FH Dortmund und private Hochschule in einem Boot

So will die Fachhochschule Dortmund, konkret die Studiengänge Informatik und Ingenieurwesen, mit einer privaten Hochschule ein gemeinsames Institut in Lünen gründen – eine „hybride Hochschule“. Die soll mit lokalen Unternehmen zusammenarbeiten, um eine praxisnahe Ausbildung auch in den Firmen zu gewährleisten.Prof. Dr. Gerd Grube hat als Wissenschaftler und Unternehmer bereits mehrere Kooperationsmodelle zwischen Hochschulen und Unternehmen realisiert.

Er sagt: „Forschung und Lehre liegen in den Händen der öffentlichen Hochschule, praxisgerechte Bildungsangebote werden in Kooperation und Abstimmung mit der Wirtschaft von der privaten Hochschule kreiert.

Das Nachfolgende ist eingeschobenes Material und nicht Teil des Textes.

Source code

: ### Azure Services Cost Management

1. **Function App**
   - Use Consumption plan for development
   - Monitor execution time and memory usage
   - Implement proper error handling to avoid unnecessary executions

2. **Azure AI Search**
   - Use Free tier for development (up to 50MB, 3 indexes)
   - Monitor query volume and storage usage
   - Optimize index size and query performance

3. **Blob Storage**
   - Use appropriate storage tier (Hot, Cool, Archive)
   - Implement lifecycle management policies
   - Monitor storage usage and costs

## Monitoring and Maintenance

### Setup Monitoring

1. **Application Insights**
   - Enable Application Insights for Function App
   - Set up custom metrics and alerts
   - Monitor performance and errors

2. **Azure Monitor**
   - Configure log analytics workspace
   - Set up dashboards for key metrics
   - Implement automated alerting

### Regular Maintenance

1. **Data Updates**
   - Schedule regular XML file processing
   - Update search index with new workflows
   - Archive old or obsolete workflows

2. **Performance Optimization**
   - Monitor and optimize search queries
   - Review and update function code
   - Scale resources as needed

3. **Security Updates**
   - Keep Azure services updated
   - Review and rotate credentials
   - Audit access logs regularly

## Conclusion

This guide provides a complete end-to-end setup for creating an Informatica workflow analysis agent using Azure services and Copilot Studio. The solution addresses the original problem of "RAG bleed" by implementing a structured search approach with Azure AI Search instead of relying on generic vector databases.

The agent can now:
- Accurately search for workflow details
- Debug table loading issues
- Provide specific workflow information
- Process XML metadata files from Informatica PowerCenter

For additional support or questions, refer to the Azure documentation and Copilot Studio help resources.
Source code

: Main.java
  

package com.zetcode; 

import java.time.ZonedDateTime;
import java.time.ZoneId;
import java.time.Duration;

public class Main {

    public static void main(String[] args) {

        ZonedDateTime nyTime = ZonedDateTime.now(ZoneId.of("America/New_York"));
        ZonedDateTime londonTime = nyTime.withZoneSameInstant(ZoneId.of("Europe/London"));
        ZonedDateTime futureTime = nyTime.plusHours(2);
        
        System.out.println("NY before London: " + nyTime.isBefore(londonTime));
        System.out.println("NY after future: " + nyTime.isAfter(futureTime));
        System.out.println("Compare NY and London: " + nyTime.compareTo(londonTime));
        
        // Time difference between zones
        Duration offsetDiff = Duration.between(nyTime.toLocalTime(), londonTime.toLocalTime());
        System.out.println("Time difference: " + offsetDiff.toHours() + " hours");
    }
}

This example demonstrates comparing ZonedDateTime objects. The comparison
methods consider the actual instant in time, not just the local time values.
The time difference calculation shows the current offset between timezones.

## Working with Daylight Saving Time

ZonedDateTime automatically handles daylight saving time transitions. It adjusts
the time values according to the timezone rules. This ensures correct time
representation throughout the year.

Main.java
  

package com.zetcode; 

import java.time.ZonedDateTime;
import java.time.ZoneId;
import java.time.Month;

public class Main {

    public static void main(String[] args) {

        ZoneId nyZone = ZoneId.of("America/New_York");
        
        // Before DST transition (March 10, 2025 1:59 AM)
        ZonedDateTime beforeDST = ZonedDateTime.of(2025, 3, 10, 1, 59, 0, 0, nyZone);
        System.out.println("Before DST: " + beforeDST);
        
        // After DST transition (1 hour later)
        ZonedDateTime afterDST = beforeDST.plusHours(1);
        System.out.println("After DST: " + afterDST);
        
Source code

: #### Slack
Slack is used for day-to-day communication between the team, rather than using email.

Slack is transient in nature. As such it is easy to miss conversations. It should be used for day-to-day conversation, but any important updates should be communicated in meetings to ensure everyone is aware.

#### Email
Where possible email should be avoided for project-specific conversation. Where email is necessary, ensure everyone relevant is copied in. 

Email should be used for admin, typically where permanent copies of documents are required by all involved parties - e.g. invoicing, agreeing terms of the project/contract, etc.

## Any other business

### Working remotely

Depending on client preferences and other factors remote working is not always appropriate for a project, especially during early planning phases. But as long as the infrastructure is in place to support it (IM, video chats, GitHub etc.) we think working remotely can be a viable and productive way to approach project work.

Am Standort werden Dozenten von den Firmen gestellt.“

Passgenaue Ausbildung von Fachpersonal

Das biete den Vorteil, dass die Studiengänge auf die Anforderungen aus den Unternehmen zugeschnitten seien. Fachpersonal werde passgenau ausgebildet. Junge Leute hätten die Chance, im Anschluss an das Studium eine Stelle im jeweiligen Betrieb zu erhalten. „Wir haben jetzt schon ein starkes Netzwerk von Akteuren aus den Bereichen Bildung und Wirtschaft vor Ort - flankiert von unserer Wirtschaftsförderung und der IHK zu Dortmund“, so Bürgermeister Jürgen Kleine-Frauns: „Das ist ein gutes Fundament für ein derartiges Projekt.“ Dies findet auch die Unterstützung von Bürgermeister Mario Löhr: „Wir bringen uns auch unter anderem mit interessanten Firmen sowie Wohnraum für Studenten ein.“

Stiftungsprofessur von Lüner Firma

In Unternehmen finde das Vorhaben, eine „hybride Hochschule“ einzurichten, ebenfalls Interesse. Jens Wagener, Vorstandsvorsitzender und Gründer der IT-Firma „itemis“, berichtete von Schwierigkeiten, geeignete Fachkräfte zu akquirieren und zu halten. „Wir unterstützen das Projekt gerne - sogar mit einer Stiftungsprofessur“, so Wagener.

Eine solche hat itemis bereits an der Uni in Ilmenau. „Wir sind als Unternehmen sehr forschungsstark“, so Wagener. Er kann sich vorstellen, dass eine Lüner Fachhochschule in Kooperation mit Ilmenau auch Promotionen anbieten könne. So könnten itemis-Mitarbeiter ihre akademische Karriere fortsetzen.

Start könnte noch 2018 sein

Nach Mitteilung der Stadt, wolle Staatssekretär Dammermann in Düsseldorf für das Projekt werben. Die Hochschule könne, so Professor Grube, noch in diesem Jahr Wirklichkeit werden. Die FH Dortmund kündigte für das Wintersemester einen Workshop „Digitale Transformation“ bei der Firma Aurubis an.

Für die Studierenden der „hybriden Hochschule“ fallen Studiengebühren an. Die Höhe ist noch nicht bekannt.